Las personas que llevan a su madre en el corazón son fuertes y felices. Aun para los que no tienen madre, o para aquellos que crecieron sin conocer el amor maternal, existe la maravillosa familia Soka.

En Nepal, el festival de Mata Tirtha Puja –Día de la Madre— se celebra todos los años hacia fines de abril y comienzos de mayo. En esa fecha, las familias muestran su agradecimiento y respeto por sus madres a las que homenajean con un exquisito banquete.

Para celebrar ese día, los niños abren sus alcancías para comprar obsequios a su madre, y las hijas casadas que ya no viven en el hogar retornan para ese día, y todo es risas y júbilo dentro de las casas.

En Mata Tirtha Pujam las hijas y los hijos se inclinan ante su madre en un gesto de reverencia, y esta toca la frente de sus vástagos para darles su bendición. Quien respeta a su madre lleva una vida feliz y plena.

“¡Gracias, madre!”. Esas palabras florecen de dicha, como un ramo de capullos primaverales. Expresan gratitud hacia quien, aunque tal vez hayamos sufrido privaciones, se ha esmerado por convertir nuestro hogar en un palacio de alegría.

¡Madre! ¡Aun en esos días gélidos de invierno, tu sonrisa tuvo el poder misterioso de darnos calor, como un sol de verano! Por añadidura, si presenciabas una agresión contra alguien, siempre estabas del lado del que era maltratado, y te inclinabas para decirle: “No te preocupes. ¡Haz lo mejor posible!”. También, cuando nos escribías, siempre nos decías que cuidáramos mucho nuestra salud. ¡Ahora nos toca a nosotros enviarte nuestro amor y afecto! Madre, ¡gracias!
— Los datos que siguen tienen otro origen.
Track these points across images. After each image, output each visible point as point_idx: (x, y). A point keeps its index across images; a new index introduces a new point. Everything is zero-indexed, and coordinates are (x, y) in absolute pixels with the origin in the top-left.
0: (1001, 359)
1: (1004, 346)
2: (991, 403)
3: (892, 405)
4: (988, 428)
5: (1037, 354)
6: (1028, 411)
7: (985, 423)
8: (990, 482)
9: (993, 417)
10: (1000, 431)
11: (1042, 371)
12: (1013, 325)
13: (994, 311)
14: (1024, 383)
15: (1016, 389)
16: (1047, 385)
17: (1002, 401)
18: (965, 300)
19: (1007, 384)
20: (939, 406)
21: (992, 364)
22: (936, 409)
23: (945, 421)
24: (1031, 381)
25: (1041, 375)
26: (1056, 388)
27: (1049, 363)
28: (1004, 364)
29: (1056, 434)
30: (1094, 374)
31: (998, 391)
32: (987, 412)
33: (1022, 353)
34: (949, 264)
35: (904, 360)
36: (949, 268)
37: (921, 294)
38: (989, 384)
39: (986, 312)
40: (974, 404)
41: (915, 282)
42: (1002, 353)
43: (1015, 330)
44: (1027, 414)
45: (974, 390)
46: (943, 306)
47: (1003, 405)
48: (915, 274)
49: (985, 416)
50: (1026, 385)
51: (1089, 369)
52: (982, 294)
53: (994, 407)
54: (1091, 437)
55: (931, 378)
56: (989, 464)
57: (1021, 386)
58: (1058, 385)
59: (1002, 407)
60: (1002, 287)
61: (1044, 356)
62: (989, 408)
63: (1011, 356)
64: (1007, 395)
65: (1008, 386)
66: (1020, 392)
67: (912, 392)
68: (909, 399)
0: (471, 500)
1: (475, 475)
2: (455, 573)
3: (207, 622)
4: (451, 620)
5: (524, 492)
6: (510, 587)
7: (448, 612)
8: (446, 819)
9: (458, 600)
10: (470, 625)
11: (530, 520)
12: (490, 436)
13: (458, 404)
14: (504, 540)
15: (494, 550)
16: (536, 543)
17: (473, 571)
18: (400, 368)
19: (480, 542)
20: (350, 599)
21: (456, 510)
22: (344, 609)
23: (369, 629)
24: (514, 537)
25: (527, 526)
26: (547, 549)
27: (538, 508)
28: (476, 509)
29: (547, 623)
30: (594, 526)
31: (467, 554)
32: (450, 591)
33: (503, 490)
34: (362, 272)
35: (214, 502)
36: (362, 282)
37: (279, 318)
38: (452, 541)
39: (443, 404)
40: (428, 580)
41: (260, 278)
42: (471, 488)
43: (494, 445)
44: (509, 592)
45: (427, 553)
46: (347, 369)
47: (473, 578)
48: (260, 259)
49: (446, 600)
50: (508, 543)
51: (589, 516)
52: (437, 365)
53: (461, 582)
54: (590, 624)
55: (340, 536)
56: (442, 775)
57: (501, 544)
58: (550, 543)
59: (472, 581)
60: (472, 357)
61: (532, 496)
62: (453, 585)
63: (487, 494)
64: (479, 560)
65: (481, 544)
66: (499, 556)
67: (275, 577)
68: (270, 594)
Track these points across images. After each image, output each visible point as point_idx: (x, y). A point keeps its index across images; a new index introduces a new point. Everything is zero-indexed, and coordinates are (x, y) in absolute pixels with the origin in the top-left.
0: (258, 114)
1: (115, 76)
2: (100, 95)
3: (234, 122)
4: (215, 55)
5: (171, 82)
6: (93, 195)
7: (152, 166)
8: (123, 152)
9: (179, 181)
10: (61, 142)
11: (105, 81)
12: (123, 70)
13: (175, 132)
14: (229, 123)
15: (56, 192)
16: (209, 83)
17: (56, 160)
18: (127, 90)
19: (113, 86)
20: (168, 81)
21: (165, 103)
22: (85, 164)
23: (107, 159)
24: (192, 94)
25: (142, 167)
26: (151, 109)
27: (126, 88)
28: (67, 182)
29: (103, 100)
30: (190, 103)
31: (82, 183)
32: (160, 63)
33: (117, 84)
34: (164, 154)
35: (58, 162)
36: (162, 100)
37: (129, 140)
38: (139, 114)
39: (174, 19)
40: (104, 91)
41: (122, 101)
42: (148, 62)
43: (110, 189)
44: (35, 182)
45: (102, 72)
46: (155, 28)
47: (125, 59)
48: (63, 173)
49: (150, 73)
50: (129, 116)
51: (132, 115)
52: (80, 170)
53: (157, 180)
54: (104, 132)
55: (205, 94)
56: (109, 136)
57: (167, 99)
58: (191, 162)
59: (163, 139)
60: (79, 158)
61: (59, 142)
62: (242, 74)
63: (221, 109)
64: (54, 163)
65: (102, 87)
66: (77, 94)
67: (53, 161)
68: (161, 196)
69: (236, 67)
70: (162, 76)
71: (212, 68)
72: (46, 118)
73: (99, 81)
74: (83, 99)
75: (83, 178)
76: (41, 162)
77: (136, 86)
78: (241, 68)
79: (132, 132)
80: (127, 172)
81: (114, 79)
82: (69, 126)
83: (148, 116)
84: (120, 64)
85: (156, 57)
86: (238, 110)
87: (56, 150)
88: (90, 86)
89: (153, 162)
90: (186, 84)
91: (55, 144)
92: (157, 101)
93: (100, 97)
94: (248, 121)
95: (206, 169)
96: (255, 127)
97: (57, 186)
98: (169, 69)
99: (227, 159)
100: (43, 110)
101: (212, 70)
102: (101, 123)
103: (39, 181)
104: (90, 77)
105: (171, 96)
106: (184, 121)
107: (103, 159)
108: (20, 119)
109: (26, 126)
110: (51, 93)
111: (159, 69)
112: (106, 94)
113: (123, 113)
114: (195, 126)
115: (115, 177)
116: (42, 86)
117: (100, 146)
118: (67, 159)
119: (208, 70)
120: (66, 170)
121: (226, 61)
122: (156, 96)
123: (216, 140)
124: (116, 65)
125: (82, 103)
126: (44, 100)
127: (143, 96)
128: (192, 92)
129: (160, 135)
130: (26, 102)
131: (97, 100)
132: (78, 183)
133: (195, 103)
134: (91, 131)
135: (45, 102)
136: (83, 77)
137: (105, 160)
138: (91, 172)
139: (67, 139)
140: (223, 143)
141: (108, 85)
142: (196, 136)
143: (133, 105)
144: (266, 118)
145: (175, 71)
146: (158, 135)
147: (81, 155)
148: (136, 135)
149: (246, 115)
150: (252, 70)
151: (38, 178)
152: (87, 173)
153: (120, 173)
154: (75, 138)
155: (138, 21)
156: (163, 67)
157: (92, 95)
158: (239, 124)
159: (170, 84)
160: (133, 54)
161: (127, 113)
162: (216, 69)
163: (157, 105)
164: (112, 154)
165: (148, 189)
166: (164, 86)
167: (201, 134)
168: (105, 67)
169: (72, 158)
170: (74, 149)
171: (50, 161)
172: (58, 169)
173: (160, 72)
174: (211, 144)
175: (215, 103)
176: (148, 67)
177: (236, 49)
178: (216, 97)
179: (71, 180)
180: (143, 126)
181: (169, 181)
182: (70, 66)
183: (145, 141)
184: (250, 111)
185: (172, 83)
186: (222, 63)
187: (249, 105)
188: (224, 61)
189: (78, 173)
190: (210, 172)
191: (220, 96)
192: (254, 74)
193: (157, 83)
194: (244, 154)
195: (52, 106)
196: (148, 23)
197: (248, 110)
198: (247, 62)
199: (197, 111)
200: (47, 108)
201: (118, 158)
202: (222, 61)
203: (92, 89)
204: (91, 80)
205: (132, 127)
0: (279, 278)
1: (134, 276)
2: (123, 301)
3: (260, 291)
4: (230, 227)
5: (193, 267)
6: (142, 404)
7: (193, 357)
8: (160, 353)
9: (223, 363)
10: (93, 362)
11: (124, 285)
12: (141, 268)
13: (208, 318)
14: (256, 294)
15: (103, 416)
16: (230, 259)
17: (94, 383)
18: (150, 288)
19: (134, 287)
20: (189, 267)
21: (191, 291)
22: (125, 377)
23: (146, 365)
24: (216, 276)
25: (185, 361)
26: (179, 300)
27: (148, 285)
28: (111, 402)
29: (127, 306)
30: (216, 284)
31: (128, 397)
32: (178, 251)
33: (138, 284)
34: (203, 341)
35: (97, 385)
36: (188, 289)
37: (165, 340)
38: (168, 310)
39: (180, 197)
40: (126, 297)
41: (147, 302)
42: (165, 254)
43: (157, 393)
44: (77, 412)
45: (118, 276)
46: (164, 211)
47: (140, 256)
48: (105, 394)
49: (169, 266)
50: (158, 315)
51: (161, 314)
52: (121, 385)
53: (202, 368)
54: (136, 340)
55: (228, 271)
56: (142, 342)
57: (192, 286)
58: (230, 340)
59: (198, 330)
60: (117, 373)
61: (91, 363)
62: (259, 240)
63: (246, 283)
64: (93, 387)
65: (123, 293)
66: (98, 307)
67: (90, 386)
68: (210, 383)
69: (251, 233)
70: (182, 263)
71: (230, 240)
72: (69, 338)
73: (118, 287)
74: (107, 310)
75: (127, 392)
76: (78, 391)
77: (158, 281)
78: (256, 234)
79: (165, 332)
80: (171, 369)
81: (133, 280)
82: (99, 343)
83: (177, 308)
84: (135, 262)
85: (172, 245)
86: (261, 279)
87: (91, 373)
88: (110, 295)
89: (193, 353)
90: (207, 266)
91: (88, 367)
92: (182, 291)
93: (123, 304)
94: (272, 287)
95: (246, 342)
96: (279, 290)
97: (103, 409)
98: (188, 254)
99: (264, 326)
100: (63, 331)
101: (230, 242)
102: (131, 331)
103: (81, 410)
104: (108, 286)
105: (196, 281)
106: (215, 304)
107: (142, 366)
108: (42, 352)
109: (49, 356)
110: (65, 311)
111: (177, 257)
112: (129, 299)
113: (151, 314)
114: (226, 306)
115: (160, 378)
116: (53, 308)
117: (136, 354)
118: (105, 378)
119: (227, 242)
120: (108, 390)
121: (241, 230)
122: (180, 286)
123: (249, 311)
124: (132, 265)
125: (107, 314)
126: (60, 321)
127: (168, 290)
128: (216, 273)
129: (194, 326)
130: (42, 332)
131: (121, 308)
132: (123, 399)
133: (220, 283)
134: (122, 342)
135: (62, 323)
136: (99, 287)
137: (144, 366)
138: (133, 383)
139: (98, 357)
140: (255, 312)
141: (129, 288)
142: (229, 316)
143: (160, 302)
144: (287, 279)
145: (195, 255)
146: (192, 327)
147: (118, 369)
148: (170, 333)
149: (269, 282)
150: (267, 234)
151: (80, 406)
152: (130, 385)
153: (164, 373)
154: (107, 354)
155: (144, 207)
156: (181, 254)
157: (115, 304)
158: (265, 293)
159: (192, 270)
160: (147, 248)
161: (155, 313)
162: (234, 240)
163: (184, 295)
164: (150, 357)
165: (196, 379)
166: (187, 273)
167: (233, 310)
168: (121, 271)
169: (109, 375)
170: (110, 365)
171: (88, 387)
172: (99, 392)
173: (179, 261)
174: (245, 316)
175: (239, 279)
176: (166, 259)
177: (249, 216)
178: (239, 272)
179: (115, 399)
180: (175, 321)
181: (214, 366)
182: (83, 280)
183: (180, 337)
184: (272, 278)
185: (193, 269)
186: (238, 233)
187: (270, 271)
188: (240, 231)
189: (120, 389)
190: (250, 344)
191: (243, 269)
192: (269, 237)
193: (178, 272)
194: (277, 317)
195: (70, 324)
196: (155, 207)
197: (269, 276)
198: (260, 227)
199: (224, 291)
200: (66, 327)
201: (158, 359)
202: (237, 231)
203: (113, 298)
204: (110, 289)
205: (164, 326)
Cuando el agradecimiento de los seres humanos envuelva el planeta, llegará la paz; sobrevendrá un siglo de respeto por la vida. Me despedí de esa tierna familia y subí a la cúspide del cerro desde donde se podían ver los pueblos más abajo; en las casas, las volutas de humo que se escapaban de las cocinas flotaban hacia el cielo. Desde la distancia, los Himalayas cuidaban de esos hogares felices, cual enormes padres protectores.

[Ensayo escrito por Daisaku Ikeda. Publicado en la serie “Esta hermosa Tierra”, en el diario Seikyo Shimbun del Japón, 9 de mayo de 1999.]